Home | About | Sematext search-lucene.com search-hadoop.com
 Search Hadoop and all its subprojects:

Switch to Threaded View
HBase, mail # user - Remove the row in MR job?

Copy link to this message
Re: Remove the row in MR job?
Jean-Marc Spaggiari 2012-10-13, 23:22
I think I get the idea. I can't do it like that because Job1 might try
to access the table as the same time as Job2 is trying to rename it,
or other same kind off issues, but I will work on something similar.


I will start another thread for another delete question I have ;)

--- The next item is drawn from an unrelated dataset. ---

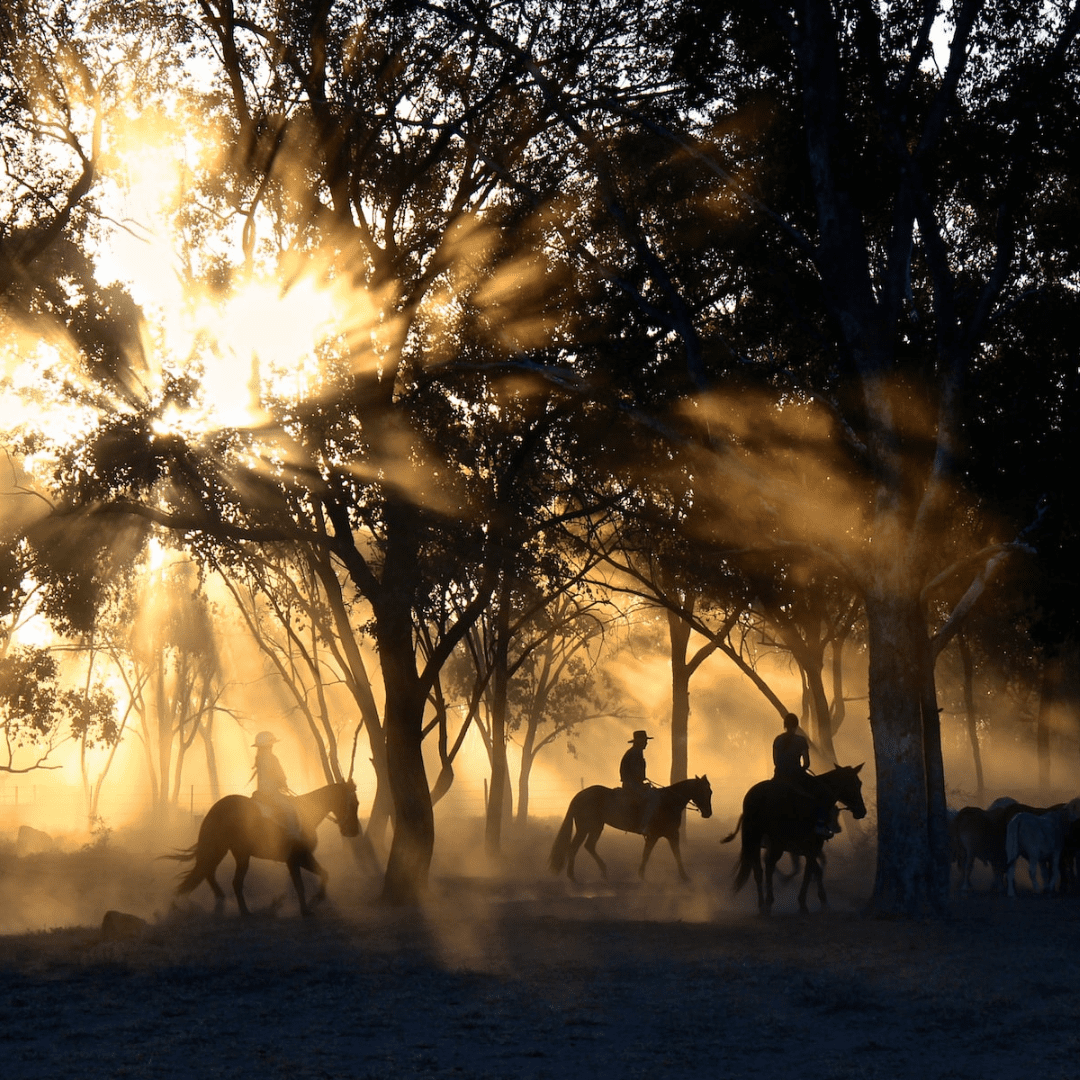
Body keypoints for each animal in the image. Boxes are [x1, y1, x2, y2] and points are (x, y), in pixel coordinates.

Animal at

2012/10/12 Doug Meil <[EMAIL PROTECTED]>:
> Just throwing an idea out there, but if you rotate tables you could
> probably do what you want..
> 1)      Table1 is being written throughout the day
> 2)      It's time to kick off the MR job, but before the job is submitted
> Table2 is now configured to be the 'write' table
> 3)      MR job processes all the data in Table1.  Table1 is dropped/truncated
> when finished.
> 4)      Table2 continues to get writes
> 5)      Now it's time to run the MR job again, Table1 is now configured to be
> the 'write' table and Table2 is processed by the MR job.
> 6)      Continue rotating between the tables
> Something like this is probably going to be a lot easier to manage than
> doing deletes of what you've read.
> On 10/12/12 3:47 PM, "Jean-Marc Spaggiari" <[EMAIL PROTECTED]> wrote:
>>Hi Doug,
>>Thanks for the suggestion. I like the idea of simply deleting the
>>table, however, I'm not sure if I can implement it.
>>Basically, I have one process which is constantly feeding the table,
>>and, once a day, I want to run a MR job to proccess this table (Which
>>will emtpy it).
>>While I'm processing it, I still want to other process to have the
>>ability to store data.
>>Since I can't rename the table because this functionnaly doesn't
>>exist, I need to have the 2 working on the same table.
>>Maybe what I can do is working on the colum name.... Like I store on a
>>different column every day based on the day number and I just run MR
>>on all the columns except today. After that, I can delete all the
>>columns except the one for the current day. Issue is if the MR is
>>taking more than 24h...
>>Also, is that fast to delete a column?
>>2012/10/12 Doug Meil <[EMAIL PROTECTED]>:
>>> I'm not entirely sure of the use-case, but here are some thoughts on
>>> re:  "should I take the table from the pool, and simply call the delete
>>> method?"
>>> Yep, you can construct an HTable instance within a MR job.  But use the
>>> delete that takes a list because the single-delete will invoke an RPC
>>> each one (not great over an MR job).
>>> Construct the HTable instance at the Mapper level (not map-method level)
>>> and keep a buffer of deletes in a List.  At the end of the job, send any
>>> un-processed deletes in the cleanup method.
>>> I'm not entirely sure why you'd want to delete every row in a table (as
>>> opposed to processing all the rows in Table1 and generating an entirely
>>> new Table2).  And then drop Table1 when you're done with it.  That seems
>>> like it would be less hassle than deleting every row (since the table is
>>> empty anyway).
>>> On 10/12/12 1:20 PM, "Jean-Marc Spaggiari" <[EMAIL PROTECTED]>
>>>>I have a table which I want to parse over a MR job.
>>>>Today, I'm using a scan to parse all the rows. Each row is retrieve,
>>>>removed, and the parsed (feeding 2 other tables)
>>>>The goal is to parse all the content while some process might still be
>>>>adding some more.
>>>>On the map method from the MR job, can I delete the row I'm working
>>>>with? If so, how should I do? should I take the table from the pool,
>>>>and simply call the delete method? The issue is, doing a delete for
>>>>each line will take a while. I would prefer to batch them, but I don't
>>>>know when will be the last line, so it's difficult to know when to
>>>>send the batch.  Is there a way to say to the MR job to delete this
>>>>line? Also, what's the impact on the MR job if I delete the row it's
>>>>working one?
>>>>Or is the MR job not the best way to do that?